*** Opening Source data ***

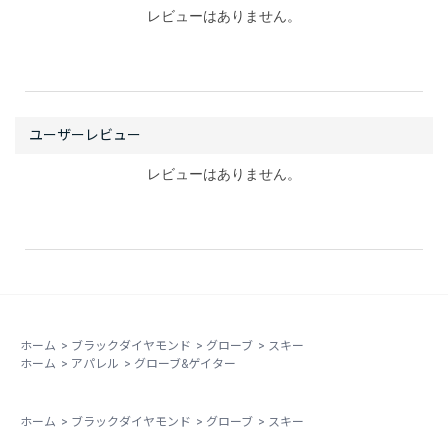
レビューはありません。
レビューはありません。
ホーム
>
ブラックダイヤモンド
>
グローブ
>
スキー
ホーム
>
アパレル
>
グローブ&ゲイター
ホーム
>
ブラックダイヤモンド
>
グローブ
>
スキー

*** Closing Source data ***

* **What is being asked**
An exact copy of the listing is required, excluding any pictures.

* **Solution for this exercise**
レビューはありません。
レビューはありません。
ホーム
>
ブラックダイヤモンド
>
グローブ
>
スキー
ホーム
>
アパレル
>
グローブ&ゲイター
ホーム
>
ブラックダイヤモンド
>
グローブ
>
スキー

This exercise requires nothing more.